Bloomberg gave it a very negative review, calling it a "bland ode to wastin' away." It said it "blends the greatest hits of Jimmy Buffett, a set of cheery cardboard characters, and a simple—if occasionally demented—plot into a concoction syrupy enough to taste sort of like a Broadway show. But like the worst versions of its namesake beverage, it's too watered-down to be much fun." The cast was described as talented, and "carries the show as best it can." Vulture also gave it a negative review, calling it an "empty shell" instead of fun.

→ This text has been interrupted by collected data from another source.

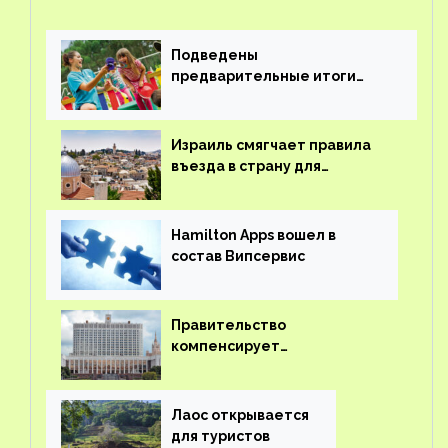
Подведены
предварительные итоги
детского кешбэка
Израиль смягчает правила
въезда в страну для
иностранцев
Hamilton Apps вошел в
состав Випсервис
Правительство
компенсирует
туроператорам затраты на
вывоз россиян из-за рубежа
Лаос открывается
для туристов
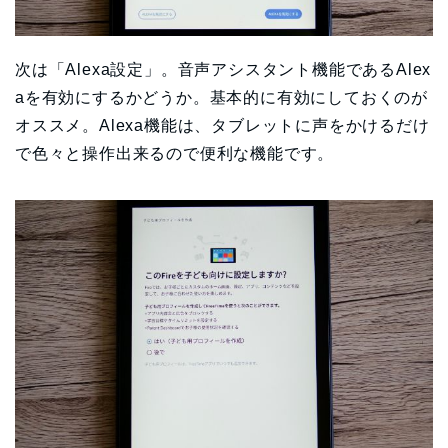
次は「Alexa設定」。音声アシスタント機能であるAlex
aを有効にするかどうか。基本的に有効にしておくのが
オススメ。Alexa機能は、タブレットに声をかけるだけ
で色々と操作出来るので便利な機能です。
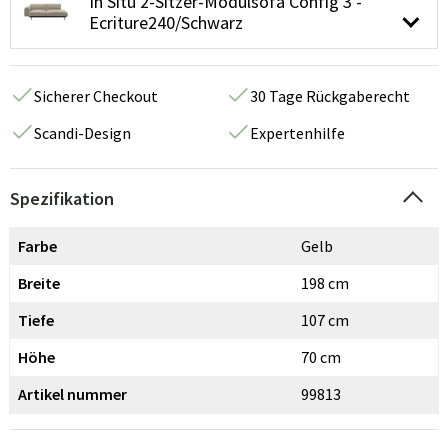
In Situ 2-Sitzer-Modulsofa Config 3 -
Ecriture240/Schwarz
Sicherer Checkout
30 Tage Rückgaberecht
Scandi-Design
Expertenhilfe
Spezifikation
Farbe
Gelb
Breite
198 cm
Tiefe
107 cm
Höhe
70 cm
Artikel nummer
99813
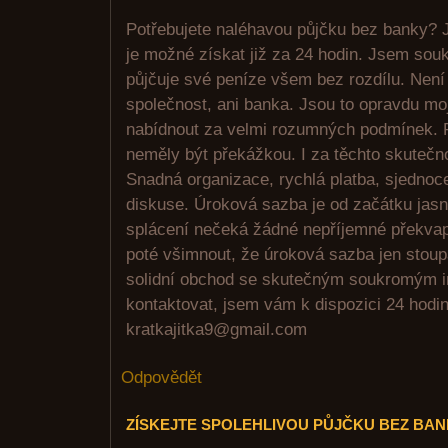
Potřebujete naléhavou půjčku bez banky? J
je možné získat již za 24 hodin. Jsem sou
půjčuje své peníze všem bez rozdílu. Není
společnost, ani banka. Jsou to opravdu mo
nabídnout za velmi rozumných podmínek. 
neměly být překážkou. I za těchto skutečn
Snadná organizace, rychlá platba, sjednoc
diskuse. Úroková sazba je od začátku jasn
splácení nečeká žádné nepříjemné překvape
poté všimnout, že úroková sazba jen stou
solidní obchod se skutečným soukromým i
kontaktovat, jsem vám k dispozici 24 hodi
kratkajitka9@gmail.com
Odpovědět
ZÍSKEJTE SPOLEHLIVOU PŮJČKU BEZ BA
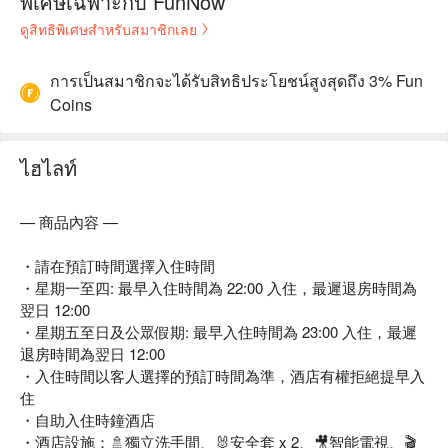
พิเศษเฉพาะกับ FunNow
ดูสิทธิพิเศษสำหรับสมาชิกเลย
การเป็นสมาชิกจะได้รับสิทธิประโยชน์สูงสุดถึง 3% Fun
Coins
ไฮไลท์
— 商品內容 —
・請在預訂時間選擇入住時間
・星期一至四: 最早入住時間為 22:00 入住，最遲退房時間為
翌日 12:00
・星期五至日及公眾假期: 最早入住時間為 23:00 入住，最遲
退房時間為翌日 12:00
・入住時間以客人選擇的預訂時間為準，酒店有權拒絕提早入
住
・自助入住時鐘酒店
・酒店設施：🚿獨立洗手間、🐰安全套 x 2、🎥智能電視、🎬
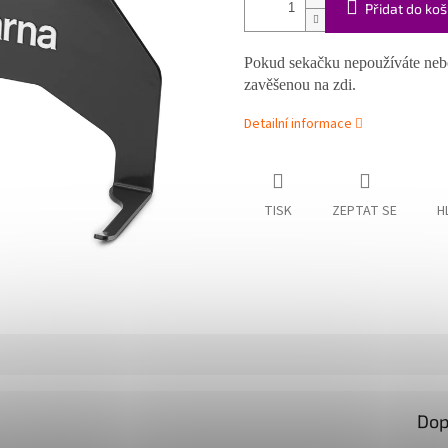
Přidat do koš
Pokud sekačku nepoužíváte neb
zavěšenou na zdi.
Detailní informace
TISK
ZEPTAT SE
H
Dop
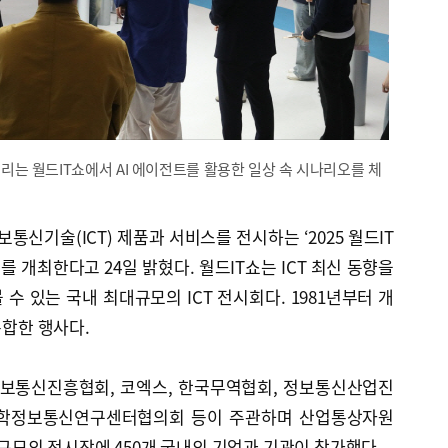
리는 월드IT쇼에서 AI 에이전트를 활용한 일상 속 시나리오를 체
신기술(ICT) 제품과 서비스를 전시하는 ‘2025 월드IT
.kr)’를 개최한다고 24일 밝혔다. 월드IT쇼는 ICT 최신 동향을
수 있는 국내 최대규모의 ICT 전시회다. 1981년부터 개
통합한 행사다.
보통신진흥협회, 코엑스, 한국무역협회, 정보통신산업진
대학정보통신연구센터협의회 등이 주관하며 산업통상자원
 규모의 전시장에 450개 국내외 기업과 기관이 참가했다.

However, it also received a handful of positive reviews, with praise for the cast. Entertainment Weekly said it would give audiences "a light buzz." Newsday said it was a "delightful, energetic frothy drink of a show" which would have been appropriate for a beach-side theater. Calling the writing clever for its incorporation of Buffett songs, it said it was enjoyable for audience members who "don’t expect too much." The Hollywood Reporter was of the opinion that Buffett fans would enjoy the musical, noting that at the showing, many fans "enthusiastically" shouted lyrics. Attributing a "distinct sitcom-style sensibility" to the "rudimentary" book (dialogue and script) by Greg Garcia and Mike O'Malley, the review said the show "exudes an affable likability that's hard to entirely resist." It praised "clever staging" by Christopher Ashley and "exuberant" choreography. The leads were also praised for "charm and charisma."